------ Trecho do texto ------

Uma distância de apenas 14 quilômetros separa os dois escândalos recentes da política nacional que envolvem dois senadores por Minas Gerais, o ex-presidente do Cruzeiro, Zezé Perrela (PDT) e o candidato a presidente Aécio Neves (PSDB).
A pista de pouso e decolagem construída durante o governo de Aécio
Neves em Cláudio, no Centro-Oeste mineiro, em um terreno que pertenceu a
fazenda do tio avô do candidato tucano fica distante 14 quilômetros de
Sabarazinho, um povoado de Itapecerica, também no Centro-Oeste
Mineiro, onde o helicóptero da empresa Limeira Agropecuária, da família
do senador Zezé Perrela, fez uma parada para reabastecimento carregado
com 445kg de pasta base de cocaína, em novembro do ano passado.
A parada em um ponto de Sabarazinho aconteceu três horas e meia antes
da apreensão da aeronave por policiais militares e federais em um sítio
em Afonso Cláudio, no Espírito Santo. O valor da carga é estimada em
R$ 10 milhões, podendo multiplicar por dez com o refino. Segundo o
inquérito da PF, o carregamento foi feito em Pedro Juan Cabalero, no
Paraguai, e tinha como possível destino Amsterdam, na Holanda, o que
configura tráfico internacional.
No dia 20 do mês passado, reportagem do jornalista Lucas Ferraz, da “Folha de S.Paulo”, revelou que Aécio Neves construiu a pista na fazenda que pertenceu a seu tio-avô, além de ficar próxima a uma propriedade da família do candidato.
Na última semana, Aécio Neves admitiu que já usou a pista, mesmo o
espaço ainda não tendo sido homologado pela Agência Nacional de Aviação
Civil.
O investimento do governo mineiro para a construção da pista foi de R$
14 milhões. Cláudio tem 25 mil habitantes e está distante 50
quilômetros de Divinópolis, onde já existia uma pista de pouso e
decolagem.
O cruzamento dos dois escândalos — do helicóptero e da pista — é
comprovado pelos documentos considerados sigilosos do inquérito da
Polícia Federal (PF), que este repórter teve acesso.
A PF constatou, com base no rastreamento do GPS do helicóptero e nas
anotações do plano de vôo dos pilotos, ambos apreendidos e examinados
pela perícia técnica, que o helicóptero carregado com quase meia
tonelada de pasta base de cocaína parou em um ponto próximo ao povoado
de Sabarazinho.

------

- **Enunciado escrito a**
Transcreva fielmente todos os registros apresentados abaixo, linha por linha, omitindo as imagens na resposta.

------ Registros de entrada ------

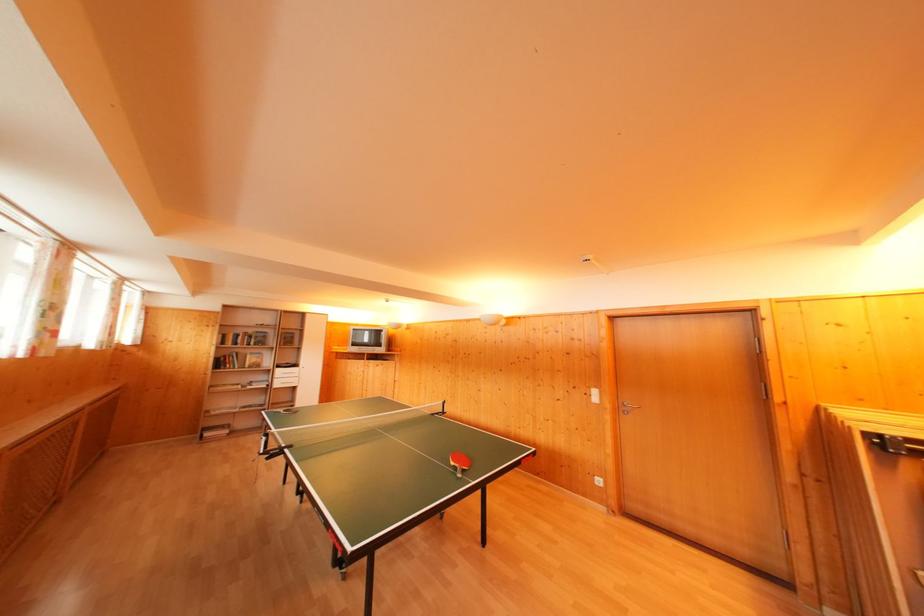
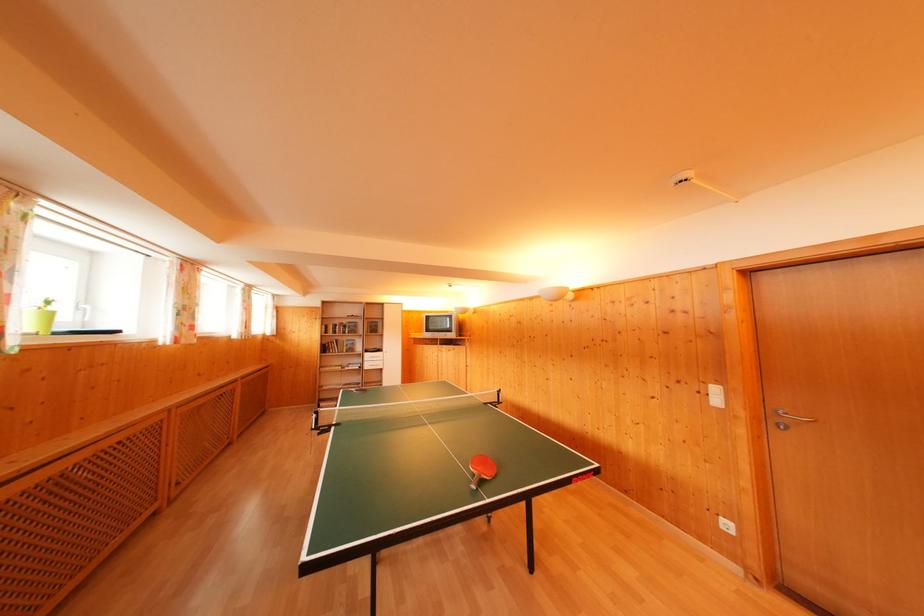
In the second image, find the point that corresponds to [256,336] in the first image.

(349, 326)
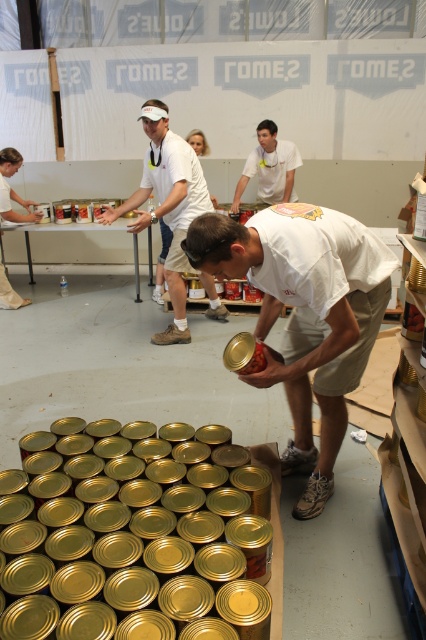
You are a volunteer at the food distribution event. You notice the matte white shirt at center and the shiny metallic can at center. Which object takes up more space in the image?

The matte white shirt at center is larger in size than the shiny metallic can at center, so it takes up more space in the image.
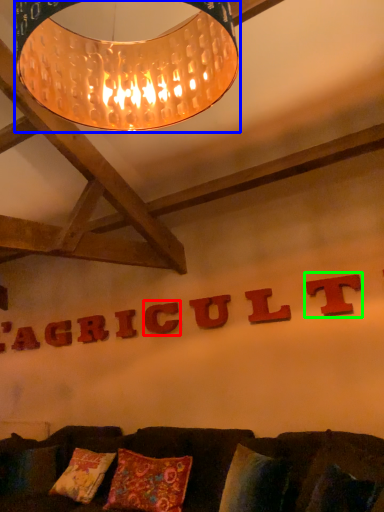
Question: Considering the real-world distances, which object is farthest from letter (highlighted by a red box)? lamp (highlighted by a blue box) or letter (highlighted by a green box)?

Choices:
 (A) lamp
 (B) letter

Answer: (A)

------

- **Enunciado escrito b**
Reproduza literalmente a passagem da reportagem acima compreendida entre "O cruzamento dos" e "repórter teve acesso.", inclusive.

- **Resposta escrita a**
In the second image, find the point that corresponds to [256,336] in the first image.

(349, 326)
You are a volunteer at the food distribution event. You notice the matte white shirt at center and the shiny metallic can at center. Which object takes up more space in the image?

The matte white shirt at center is larger in size than the shiny metallic can at center, so it takes up more space in the image.
Question: Considering the real-world distances, which object is farthest from letter (highlighted by a red box)? lamp (highlighted by a blue box) or letter (highlighted by a green box)?

Choices:
 (A) lamp
 (B) letter

Answer: (A)

- **Resposta escrita b**
O cruzamento dos dois escândalos — do helicóptero e da pista — é
comprovado pelos documentos considerados sigilosos do inquérito da
Polícia Federal (PF), que este repórter teve acesso.